Same here...it's out of the doe, strained and in the fridge within 20 minutes, never had a problem with an off taste or having it go bad within about 10 - 12 days.


----------



## PznIvyFarm (Jul 25, 2010)

I have been cooling it right away, maybe it was just my extreme tiredness that made it taste funny.

I finished my cheese. I was supposed to let it sit overnight in a warm place. Did that, but DH told me to get rest today, and then i was back and forth checking on Mink, feeding the baby, resting, delivering more babies, checking on mama's, etc and forgot about it until after 9 tonight. Finished it (made mozzarella) and the kids pronounced it delicious (I'm supposed to let it sit in the whey overnight, but they ate the scraps stuck to the cheesecloth) 

Out of about 2 days worth of milk, I got one "blob" of fresh mozzarella about the size of a small orange. 
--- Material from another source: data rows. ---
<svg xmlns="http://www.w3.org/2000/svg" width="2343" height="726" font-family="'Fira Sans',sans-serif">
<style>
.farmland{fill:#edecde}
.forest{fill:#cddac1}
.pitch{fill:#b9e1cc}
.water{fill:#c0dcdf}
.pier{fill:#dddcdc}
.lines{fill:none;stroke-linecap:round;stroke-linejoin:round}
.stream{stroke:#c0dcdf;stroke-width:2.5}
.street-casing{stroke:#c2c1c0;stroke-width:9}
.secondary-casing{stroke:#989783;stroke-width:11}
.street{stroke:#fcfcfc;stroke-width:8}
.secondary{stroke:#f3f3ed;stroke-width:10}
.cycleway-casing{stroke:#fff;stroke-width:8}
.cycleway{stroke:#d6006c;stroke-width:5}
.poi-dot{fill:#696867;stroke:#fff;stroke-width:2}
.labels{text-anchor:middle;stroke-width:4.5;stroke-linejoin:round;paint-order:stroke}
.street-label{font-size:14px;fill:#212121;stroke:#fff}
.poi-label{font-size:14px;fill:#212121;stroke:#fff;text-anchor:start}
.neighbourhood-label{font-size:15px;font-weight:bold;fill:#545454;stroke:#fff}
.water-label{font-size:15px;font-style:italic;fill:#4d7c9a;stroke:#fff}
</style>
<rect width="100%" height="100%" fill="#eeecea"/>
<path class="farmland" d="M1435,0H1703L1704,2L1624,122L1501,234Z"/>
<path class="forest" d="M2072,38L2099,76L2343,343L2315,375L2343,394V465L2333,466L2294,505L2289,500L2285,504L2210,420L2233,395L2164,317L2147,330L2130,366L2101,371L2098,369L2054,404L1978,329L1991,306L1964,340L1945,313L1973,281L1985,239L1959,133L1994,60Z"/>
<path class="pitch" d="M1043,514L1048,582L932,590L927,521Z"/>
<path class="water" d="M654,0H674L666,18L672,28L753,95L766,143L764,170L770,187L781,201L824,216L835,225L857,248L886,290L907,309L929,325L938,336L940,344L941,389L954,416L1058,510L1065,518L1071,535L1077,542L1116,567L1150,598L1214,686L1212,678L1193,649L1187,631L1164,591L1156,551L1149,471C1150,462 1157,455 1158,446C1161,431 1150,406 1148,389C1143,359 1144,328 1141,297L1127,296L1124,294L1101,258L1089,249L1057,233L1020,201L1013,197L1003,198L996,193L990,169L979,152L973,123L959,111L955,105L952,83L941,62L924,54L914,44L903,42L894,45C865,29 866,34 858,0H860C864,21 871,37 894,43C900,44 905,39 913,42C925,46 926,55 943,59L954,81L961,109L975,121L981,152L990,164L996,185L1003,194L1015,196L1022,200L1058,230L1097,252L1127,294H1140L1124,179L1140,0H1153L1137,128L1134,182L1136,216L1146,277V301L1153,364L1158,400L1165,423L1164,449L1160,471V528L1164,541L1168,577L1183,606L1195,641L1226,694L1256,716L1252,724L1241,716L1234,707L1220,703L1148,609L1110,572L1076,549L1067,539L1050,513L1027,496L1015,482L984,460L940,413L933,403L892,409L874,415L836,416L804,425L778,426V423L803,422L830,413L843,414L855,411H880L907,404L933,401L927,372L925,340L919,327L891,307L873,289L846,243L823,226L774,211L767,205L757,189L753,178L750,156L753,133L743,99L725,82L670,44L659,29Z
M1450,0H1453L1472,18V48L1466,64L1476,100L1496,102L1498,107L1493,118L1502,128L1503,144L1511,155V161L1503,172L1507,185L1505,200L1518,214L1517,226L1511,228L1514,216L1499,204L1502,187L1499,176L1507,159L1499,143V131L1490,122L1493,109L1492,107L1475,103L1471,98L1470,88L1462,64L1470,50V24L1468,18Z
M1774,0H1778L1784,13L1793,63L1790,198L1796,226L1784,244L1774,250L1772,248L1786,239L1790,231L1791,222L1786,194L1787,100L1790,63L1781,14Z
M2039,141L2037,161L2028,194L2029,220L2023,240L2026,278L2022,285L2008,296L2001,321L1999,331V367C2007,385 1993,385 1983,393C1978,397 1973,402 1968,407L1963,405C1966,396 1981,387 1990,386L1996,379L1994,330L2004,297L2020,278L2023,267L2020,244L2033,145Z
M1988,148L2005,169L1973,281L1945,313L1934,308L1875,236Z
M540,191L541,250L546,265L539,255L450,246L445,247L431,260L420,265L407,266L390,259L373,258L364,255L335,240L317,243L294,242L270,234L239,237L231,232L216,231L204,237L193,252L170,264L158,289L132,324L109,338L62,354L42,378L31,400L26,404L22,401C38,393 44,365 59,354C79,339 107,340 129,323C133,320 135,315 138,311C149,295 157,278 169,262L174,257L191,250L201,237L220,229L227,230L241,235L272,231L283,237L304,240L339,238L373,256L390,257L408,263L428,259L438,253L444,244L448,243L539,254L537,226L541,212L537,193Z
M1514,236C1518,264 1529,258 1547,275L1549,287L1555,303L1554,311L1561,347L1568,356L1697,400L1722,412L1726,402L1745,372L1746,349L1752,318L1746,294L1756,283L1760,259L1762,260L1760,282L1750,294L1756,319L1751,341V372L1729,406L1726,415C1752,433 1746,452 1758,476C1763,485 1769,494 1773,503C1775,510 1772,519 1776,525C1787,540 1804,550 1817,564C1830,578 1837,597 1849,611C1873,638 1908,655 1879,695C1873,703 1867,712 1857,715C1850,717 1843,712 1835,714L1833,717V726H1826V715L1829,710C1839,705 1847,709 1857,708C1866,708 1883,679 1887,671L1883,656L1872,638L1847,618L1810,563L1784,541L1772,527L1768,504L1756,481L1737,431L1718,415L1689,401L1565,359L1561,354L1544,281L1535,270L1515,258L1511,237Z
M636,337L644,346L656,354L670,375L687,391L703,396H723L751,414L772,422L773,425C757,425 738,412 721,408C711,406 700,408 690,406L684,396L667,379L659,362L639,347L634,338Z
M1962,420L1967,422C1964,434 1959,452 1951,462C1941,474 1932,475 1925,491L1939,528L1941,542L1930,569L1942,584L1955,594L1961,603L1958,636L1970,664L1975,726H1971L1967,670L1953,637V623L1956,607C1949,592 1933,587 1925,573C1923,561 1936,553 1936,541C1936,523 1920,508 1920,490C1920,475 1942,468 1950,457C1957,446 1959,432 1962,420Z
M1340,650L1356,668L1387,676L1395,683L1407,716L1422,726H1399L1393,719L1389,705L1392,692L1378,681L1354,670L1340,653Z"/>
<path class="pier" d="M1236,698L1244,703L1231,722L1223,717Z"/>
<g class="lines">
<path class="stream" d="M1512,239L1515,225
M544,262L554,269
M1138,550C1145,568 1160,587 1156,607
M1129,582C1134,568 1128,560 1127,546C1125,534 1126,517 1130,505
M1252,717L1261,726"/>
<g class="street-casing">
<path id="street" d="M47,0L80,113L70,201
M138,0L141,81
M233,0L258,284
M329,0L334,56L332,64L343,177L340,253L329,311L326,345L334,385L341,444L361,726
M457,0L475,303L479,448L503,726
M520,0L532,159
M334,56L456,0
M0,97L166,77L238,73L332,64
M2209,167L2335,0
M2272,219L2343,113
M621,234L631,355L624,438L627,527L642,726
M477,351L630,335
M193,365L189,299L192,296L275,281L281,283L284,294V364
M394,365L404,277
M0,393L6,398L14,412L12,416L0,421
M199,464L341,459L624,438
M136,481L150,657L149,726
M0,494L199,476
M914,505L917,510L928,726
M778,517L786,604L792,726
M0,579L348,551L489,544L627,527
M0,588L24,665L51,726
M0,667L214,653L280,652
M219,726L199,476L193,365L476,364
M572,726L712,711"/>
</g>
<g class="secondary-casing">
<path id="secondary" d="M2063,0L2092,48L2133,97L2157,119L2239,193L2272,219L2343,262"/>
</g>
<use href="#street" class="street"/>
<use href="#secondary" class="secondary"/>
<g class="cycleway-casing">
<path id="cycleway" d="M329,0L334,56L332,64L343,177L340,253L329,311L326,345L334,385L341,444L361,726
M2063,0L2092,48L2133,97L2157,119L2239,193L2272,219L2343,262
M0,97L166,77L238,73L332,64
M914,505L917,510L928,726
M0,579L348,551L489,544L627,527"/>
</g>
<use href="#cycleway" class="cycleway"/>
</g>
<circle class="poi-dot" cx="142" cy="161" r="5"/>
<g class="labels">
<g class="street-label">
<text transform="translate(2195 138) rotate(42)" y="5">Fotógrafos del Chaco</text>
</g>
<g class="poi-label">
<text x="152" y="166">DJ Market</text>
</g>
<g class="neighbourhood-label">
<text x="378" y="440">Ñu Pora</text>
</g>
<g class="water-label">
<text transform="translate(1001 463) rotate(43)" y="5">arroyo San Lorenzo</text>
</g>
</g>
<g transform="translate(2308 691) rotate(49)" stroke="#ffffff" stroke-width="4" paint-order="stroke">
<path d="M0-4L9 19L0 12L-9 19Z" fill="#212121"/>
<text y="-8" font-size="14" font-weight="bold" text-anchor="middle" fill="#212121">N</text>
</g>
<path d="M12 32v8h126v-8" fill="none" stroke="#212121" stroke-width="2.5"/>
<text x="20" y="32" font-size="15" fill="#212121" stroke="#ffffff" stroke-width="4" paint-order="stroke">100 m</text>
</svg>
I need more goats :laugh: 

And DH asked me how much that one piece of mozzarella cost when i considered purchase of goats, their vet bills, their feed, their new fencing, etc. My mom pointed out that when we raised beef cows for 4-H we ate the most expensive beef we ever had and that you couldn't look at it that way. It reminded me of this book I read once called "The $64 Tomato" where this guy added up all his gardening costs versus his produce - it was a really good book.


----------



## StaceyRosado (Oct 5, 2007)

tell him - the by product is just icing on the cake you have the goats to keep you sane, its much cheeper then diamonds or expensive vacations or a new car.


----------



## PznIvyFarm (Jul 25, 2010)

They are my new kids b/c i already have 4 real ones, and these kids are cheaper than those. In fact, i think i will take that tactic in the future.

While searching for a whey bread recipe, i found this site

http://chickensintheroad.com/blog/2009/09/26/making-chevre-and-grandmother-bread-with-whey/

I love how she talks about her goats.


----------



## kannm (Mar 18, 2009)

PznIvyFarm said:


> They are my new kids b/c i already have 4 real ones, and these kids are cheaper than those. In fact, i think i will take that tactic in the future.
> 
> While searching for a whey bread recipe, i found this site
> 
> ...


LOVE this link. Thank you!


----------